Task to carry out. Please take the records that follow and repeat exactly the lines starting with the line with "государственных полномочий" and going on through the line with "со статьей 19 Федерального".

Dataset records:
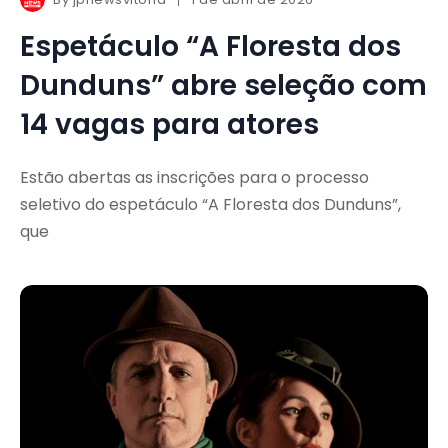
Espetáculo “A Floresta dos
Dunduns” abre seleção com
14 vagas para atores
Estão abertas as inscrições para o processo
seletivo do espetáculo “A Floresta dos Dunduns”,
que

--

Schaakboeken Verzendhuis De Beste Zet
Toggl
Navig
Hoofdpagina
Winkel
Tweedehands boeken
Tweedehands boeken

--

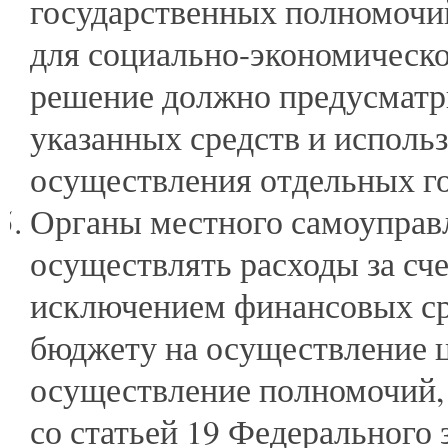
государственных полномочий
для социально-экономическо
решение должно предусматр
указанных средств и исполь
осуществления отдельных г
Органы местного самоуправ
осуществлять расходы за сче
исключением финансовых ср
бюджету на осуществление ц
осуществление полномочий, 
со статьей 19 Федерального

Expected answer.
государственных полномочий
для социально-экономическо
решение должно предусматр
указанных средств и исполь
осуществления отдельных г
Органы местного самоуправ
осуществлять расходы за сче
исключением финансовых ср
бюджету на осуществление ц
осуществление полномочий, 
со статьей 19 Федерального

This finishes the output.